Politique

Mag n°10

Juin 2018

« Les organismes Hlm, premiers financeurs des projets du NPNRU »

ITW

JEAN-LOUIS DUMONT, PRÉSIDENT DE L’UNION SOCIALE POUR L’HABITAT

 

En devenant financeurs du NPNRU à hauteur de deux milliards d’euros, les bailleurs sociaux et l’USH participent au doublement du montant financier du programme que vous appeliez de vos voeux de longue date. Avec quels objectifs ?

 

Le doublement du financement du programme était nécessaire pour que l’ANRU soit en capacité d’accompagner des projets à la hauteur des enjeux auxquels sont confrontés, aujourd’hui, les quartiers. Dans le contexte de la mise en oeuvre de la Réduction de Loyer de Solidarité (RLS) et de la baisse des APL, supportée par les bailleurs sociaux et qui risque de priver les organismes Hlm de 800 M€ de ressources par an en 2018 et 2019 et de 1,5 milliards en 2020, le fait de contribuer à hauteur de deux milliards à la rénovation urbaine est un véritable effort pour le secteur. C’est aussi une vraie démonstration de solidarité de la part de l’ensemble des organismes, qu’ils soient ou non directement concernés. Ce renforcement financier va permettre aux acteurs de s’engager dans la durée sur des projets dont le financement sera sécurisé. Il permettra de conduire de véritables approches globales des quartiers.

 

Les organismes Hlm ont été des acteurs majeurs du PNRU. Quels enseignements majeurs en tirent-ils pour le Nouveau Programme ?


Les organismes Hlm ont été les principaux financeurs du PNRU, avec 23 milliards d’euros apportés, sur un total de 46 milliards. Et ils seront très certainement les premiers financeurs des projets du NPNRU, et ceci alors même que la RLS les prive d’une part conséquente de leurs ressources. Ils devront de ce fait être d’autant plus exigeants auprès de leurs partenaires locaux pour que les investissements qu’ils seront amenés à consentir aient de réels impacts sur ces quartiers. S’agissant du premier programme national, les enseignements que nous tirons sont nombreux : la démarche projet, les vertus d’une démarche partenariale forte autour d’un projet d’ensemble concerté qui bénéficie de ressources garanties permettant de le tenir dans la durée, la nécessité d’un portage politique fort et dans la durée pour coordonner l’ensemble des acteurs et prendre les décisions aux moments clés. Autrement dit, nous avons progressé dans la méthode, avec des résultats remarquables, et une amélioration de la vie de très nombreux habitants, et c’est là notre boussole.

 

Des mesures d’accélération et de facilitation de la mise en oeuvre du NPNRU ont été annoncées par l’ANRU le 25 mai. Répondent-elles aux attentes des organismes Hlm ?

 

Les annonces du 25 mai sont le résultat d’un long travail auquel l’USH a été associée, et je veux saluer le travail mené avec les équipes de l’ANRU qui ont été très attentives à nos propositions. Nous retenons trois mesures principales. En premier lieu l’amélioration du financement des démolitions.
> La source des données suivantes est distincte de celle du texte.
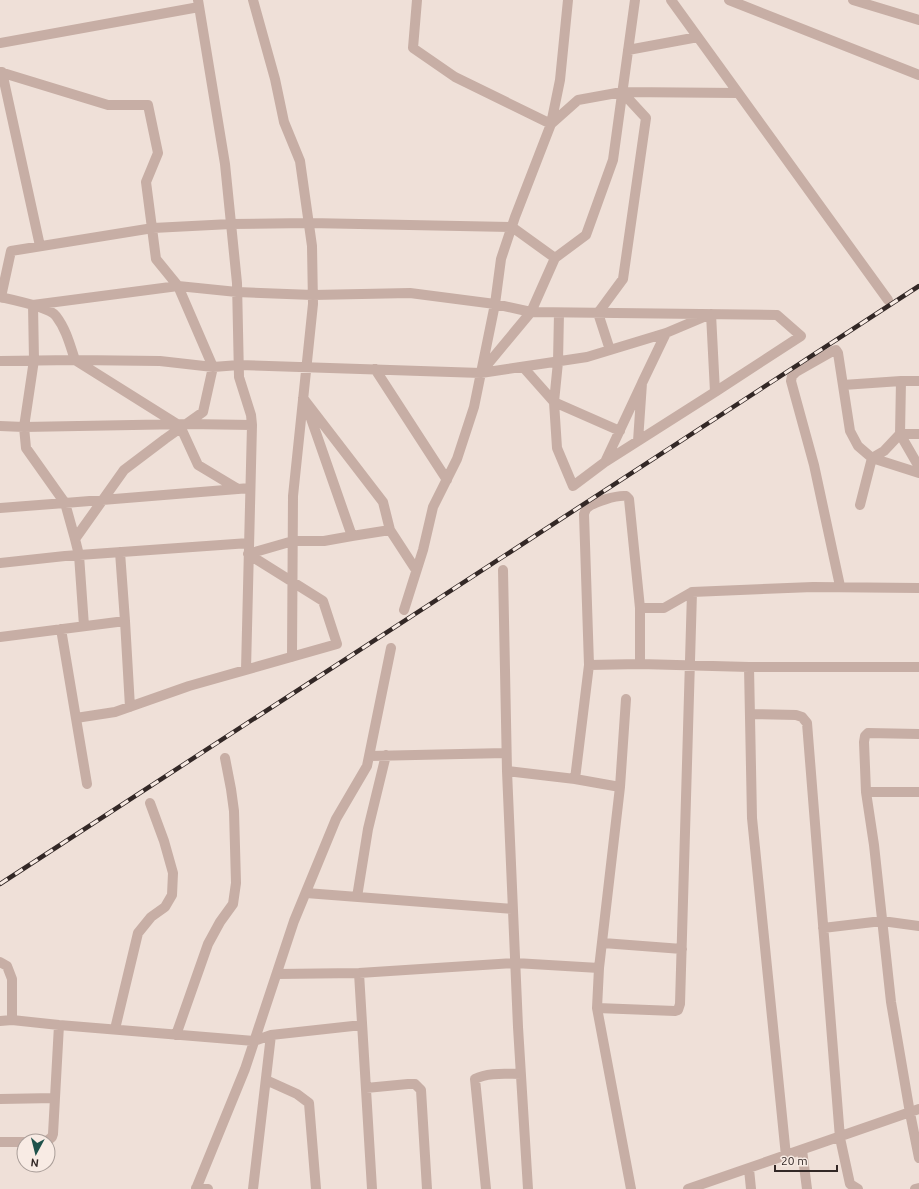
<svg xmlns="http://www.w3.org/2000/svg" width="919" height="1189" font-family="Ubuntu,sans-serif">
	<rect width="100%" height="100%" fill="#efe0d8"/>
	<g fill="none" stroke-linecap="round" stroke-linejoin="round">
		<path stroke="#c7aea5" stroke-width="10" d="M 198,0 L 225,164 L 237,283 L 239,377 L 251,415 L 252,425 L 246,670
			M 253,0 L 275,79 L 284,122 L 300,161 L 312,246 L 313,304 L 293,496 L 292,657
			M 417,0 L 413,48 L 455,77 L 551,124 L 578,100 L 622,92 L 738,93
			M 671,0 L 888,300
			M 729,0 L 919,75
			M 853,0 L 919,20
			M 0,43 L 199,7
			M 628,50 L 698,37
			M 0,72 L 108,105 L 148,105 L 158,153 L 146,182 L 156,259 L 178,286 L 213,367 L 203,412 L 165,439 L 124,470 L 75,539 L 79,555 L 84,626
			M 2,72 L 40,246
			M 0,297 C 13,300 49,307 56,316 C 66,329 70,345 75,360 L 177,424 L 181,428 L 198,465 L 238,489
			M 1,297 L 11,251 L 153,228 L 231,224 L 309,223 L 512,227 L 555,258
			M 559,313 L 558,362 L 554,402 L 620,431
			M 610,350 L 598,313 L 623,279 L 646,118 L 622,92
			M 0,361 L 75,360 L 160,361 L 213,367 L 239,365 L 481,373 L 587,357 L 666,333 L 711,314 L 715,392 L 801,336 L 777,315 L 531,312 L 495,304 L 410,293 L 313,295 L 237,292 L 178,286 L 33,305 L 34,360 L 24,427 L 0,426
			M 523,367 L 554,402 L 557,448 L 573,486 L 605,462
			M 375,369 L 447,480
			M 482,371 L 531,312 L 555,258 L 586,235 L 613,160 L 635,0
			M 901,381 L 900,434 L 919,467
			M 642,383 L 605,462 L 638,441 L 642,383 L 666,333
			M 843,385 L 901,381 L 919,381
			M 303,398 L 383,502 L 390,530 L 416,570
			M 307,407 L 352,536 L 390,530
			M 638,441 L 715,392
			M 250,488 L 65,503 L 26,448 L 24,427 L 187,424 L 252,425
			M 860,505 L 872,458 L 884,451 L 900,434 L 919,434
			M 0,508 L 65,503 L 75,539
			M 120,552 L 125,621 L 130,707
			M 0,563 L 65,556 L 249,543
			M 503,570 L 507,771 L 518,1027 L 528,1189
			M 840,586 L 814,465 L 791,381 L 792,376 L 796,372 L 833,351 L 836,350 L 838,353 L 850,431 L 858,446 L 872,458 L 919,473
			M 640,608 L 664,608 L 692,592 L 813,587 L 919,588
			M 404,610 L 423,550 L 433,507 L 457,459 L 474,407 L 495,304 L 501,259 L 515,217 L 551,124 L 560,80 L 568,0
			M 61,629 L 87,784
			M 0,637 L 125,621
			M 589,665 L 640,664 L 749,667 L 919,667
			M 749,667 L 752,818 L 786,1156
			M 626,699 L 620,787 L 599,968 L 597,1008 L 631,1189
			M 750,714 L 796,715 L 802,717 L 807,723 L 840,1138 L 850,1184 L 858,1189
			M 76,718 L 115,712 L 189,686 L 337,644 L 323,601 L 248,554 L 293,541 L 324,541 L 352,536
			M 919,734 L 868,733 L 865,736 L 864,742 L 866,792 L 874,845 L 891,1002 L 910,1113 L 919,1158
			M 370,756 L 506,753
			M 507,771 L 575,779 L 620,787
			M 575,779 L 589,665 L 584,514 C 585,512 585,510 587,508 C 593,502 617,495 626,496 L 629,499 L 640,608 L 640,664
			M 866,792 L 919,792
			M 306,893 L 512,909
			M 357,897 L 368,829 L 386,755
			M 823,928 L 882,921 L 919,926
			M 603,943 L 682,949
			M 0,962 L 7,966 L 12,979 L 12,1020
			M 359,973 L 372,1189
			M 277,974 L 359,973 L 515,963 L 599,968
			M 597,1008 L 675,1011 L 678,1010 L 680,1004 L 692,592
			M 0,1021 L 12,1020 L 59,1025 L 254,1041 L 271,1035 L 362,1025
			M 115,1029 L 138,933 L 151,917 L 165,907 L 172,895 L 173,873 L 164,841 L 150,803
			M 176,1035 L 208,944 L 220,922 L 233,904 L 236,883 L 234,811 L 231,789 L 225,758
			M 266,1080 L 297,1094 L 309,1103 L 316,1189
			M 366,1088 L 408,1084 L 415,1084 L 421,1090 L 427,1189
			M 0,1099 L 55,1098
			M 47,1141 L 52,1137 L 53,1134 L 59,1025
			M 0,1142 L 24,1142
			M 802,1150 L 807,1189
			M 749,1169 L 751,1189
			M 196,1188 L 208,1189
			M 196,1189 L 245,1069 L 294,921 L 336,819 L 367,766 L 391,648
			M 253,1189 L 271,1035
			M 486,1189 L 475,1079 C 488,1072 506,1074 521,1074
			M 688,1189 L 919,1109
			M 915,1189 L 919,1188"/>
		<g stroke="#332826" stroke-width="4.5">
			<path id="rail" d="M 0,884 L 919,286"/>
		</g>
		<use href="#rail" stroke="#f8ebe4" stroke-width="3" stroke-dasharray="9" stroke-linecap="butt"/>
	</g>
	<g transform="translate(36 1153) rotate(187)"><circle r="19" fill="#f8ebe4" stroke="#a99d98"/>
	<path d="M0-3L7 15L0 10L-7 15Z" fill="#1e524b"/>
	<text y="-6" font-size="11" font-weight="bold" text-anchor="middle" fill="#332826">N</text>
	</g>
	<path d="M775 1165v6h62v-6" fill="none" stroke="#332826" stroke-width="2"/>
	<text x="781" y="1165" font-size="12" fill="#332826" stroke="#f8ebe4" stroke-width="3" paint-order="stroke">20 m</text>
</svg>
C’était une demande très forte des organismes qui sont conscients de l’impact des opérations de démolition sur la transformation des quartiers, mais le financement de ces opérations avait été trop dégradé au lancement du NPNRU. Ensuite la possibilité de majorer les financements pour les organismes en situation financière fragile, sous le contrôle d’un comité des partenaires. C’est essentiel car certains organismes fragilisés par la RLS vont être confrontés à des arbitrages difficiles et il faut créer les conditions pour qu’ils puissent lancer sans tarder les projets en dépit de l’incertitude
dans laquelle ils se trouvent. Enfin la possibilité de pouvoir bénéficier de financements avant la convention, dans le cadre des opérations « pré-conventionnées » : cela sera très utile pour poursuivre la dynamique sur le terrain et notamment pour lancer des opérations de reconstitution de l’offre en compensation des démolitions. Et nous avons en revanche un regret que je souhaiterais exprimer. Nous souhaitions que l’ANRU puisse à nouveau financer les postes de chef(fe)s de projet rénovation urbaine. Ces personnes font un travail essentiel au sein des organismes. Notre demande n’a malheureusement pas été entendue et je le regrette. Nous prendrons néanmoins nos responsabilités et nous veillerons à ce que ces postes soient maintenus car ils sont décisifs pour la réussite des projets.